Canary in Practice with Argo Rollouts

Argo Rollouts is a Kubernetes controller that replaces the standard Deployment resource and adds progressive delivery strategies. A typical canary flow:

  • Step 1: New version is deployed with 5% traffic. Automatic metric analysis (success rate, latency, error rate) for 5 minutes.
  • Step 2: If metrics pass, traffic increases to 25%. Another analysis.
  • Step 3: 50% traffic. At this point, a human approval gate is appropriate for critical services.
  • Step 4: 100% traffic. The canary becomes the new stable version.

Key: automatic metric analysis decides on promotion or rollback. Argo Rollouts integrates with Prometheus, Datadog, New Relic, and others. If the error rate exceeds the threshold, rollback happens automatically — without human intervention.

Service Mesh and Traffic Management

For sophisticated traffic splitting, you need a service mesh or ingress controller with corresponding capabilities:

  • Istio: Most complete solution. VirtualService for traffic splitting, DestinationRule for load balancing. But: high complexity and resource overhead.
  • Linkerd: Lightweight alternative. Rust-based proxy, low latency. Traffic splitting via SMI (Service Mesh Interface) or HTTPRoute.
  • Gateway API + NGINX/Envoy: Without full service mesh. Kubernetes Gateway API standard with traffic splitting support. Simplest path for canary.
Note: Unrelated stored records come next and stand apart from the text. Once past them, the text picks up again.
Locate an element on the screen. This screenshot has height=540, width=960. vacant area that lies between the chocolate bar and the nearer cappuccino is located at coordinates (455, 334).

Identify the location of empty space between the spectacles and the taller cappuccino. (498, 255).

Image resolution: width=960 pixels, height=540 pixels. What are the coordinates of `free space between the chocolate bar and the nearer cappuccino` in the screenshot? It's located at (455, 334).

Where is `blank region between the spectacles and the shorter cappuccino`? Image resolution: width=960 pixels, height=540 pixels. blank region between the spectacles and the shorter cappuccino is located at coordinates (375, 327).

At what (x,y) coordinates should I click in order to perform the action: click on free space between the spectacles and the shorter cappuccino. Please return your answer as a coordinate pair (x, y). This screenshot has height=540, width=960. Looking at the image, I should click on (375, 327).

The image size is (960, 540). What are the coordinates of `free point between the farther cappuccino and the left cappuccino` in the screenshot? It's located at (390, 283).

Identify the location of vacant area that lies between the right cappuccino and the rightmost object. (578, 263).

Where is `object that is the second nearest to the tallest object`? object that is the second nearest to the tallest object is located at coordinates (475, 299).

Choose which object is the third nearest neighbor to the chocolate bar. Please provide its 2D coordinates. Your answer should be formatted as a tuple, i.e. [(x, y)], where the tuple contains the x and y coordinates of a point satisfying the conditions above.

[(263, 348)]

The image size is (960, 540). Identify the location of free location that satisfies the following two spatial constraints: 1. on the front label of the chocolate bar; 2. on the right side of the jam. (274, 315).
Feature Flags — Deployment ≠ Release

Separating deployment from release is a game changer. With feature flags you can:

  • Trunk-based development: Everything goes to main, unfinished features are behind a flag. No long feature branches.
  • Gradual rollout: Enable the feature for 1% of users, measure impact, gradually expand.
  • Kill switch: A problematic feature is disabled immediately, without a new deployment.
  • Targeting: Feature for a specific customer segment, region, or environment.

Tools: LaunchDarkly (enterprise), Unleash (open-source, self-hosted), OpenFeature (vendor-neutral SDK standard). For Czech companies, we often recommend Unleash — self-hosted, GDPR friendly, sufficiently robust.

Observability-Driven Deployment

Progressive delivery without observability is like driving blindfolded. Minimum setup:

  • Golden signals: Latency, traffic, error rate, saturation — for every service.
  • SLO-based promotion: Canary continues only if SLOs hold. Burn rate alerting catches degradation faster than threshold-based alerts.
  • Deployment markers: Annotations in Grafana/Datadog show when deployment occurred. Correlation with metrics is immediately visible.
  • Automated rollback: If SLO burn rate exceeds the limit, Argo Rollouts automatically rolls back to the previous version.

Deploy Often, Deploy Safely

GitOps + progressive delivery = deploy more often with lower risk. Automatic synchronization from Git eliminates configuration drift. Canary and feature flags ensure a faulty release affects minimal users.

Our tip: Start GitOps for non-production environments. When the team gets used to the workflow, expand to production with canary deployment. Add feature flags where you need to separate releases from deploy cycles.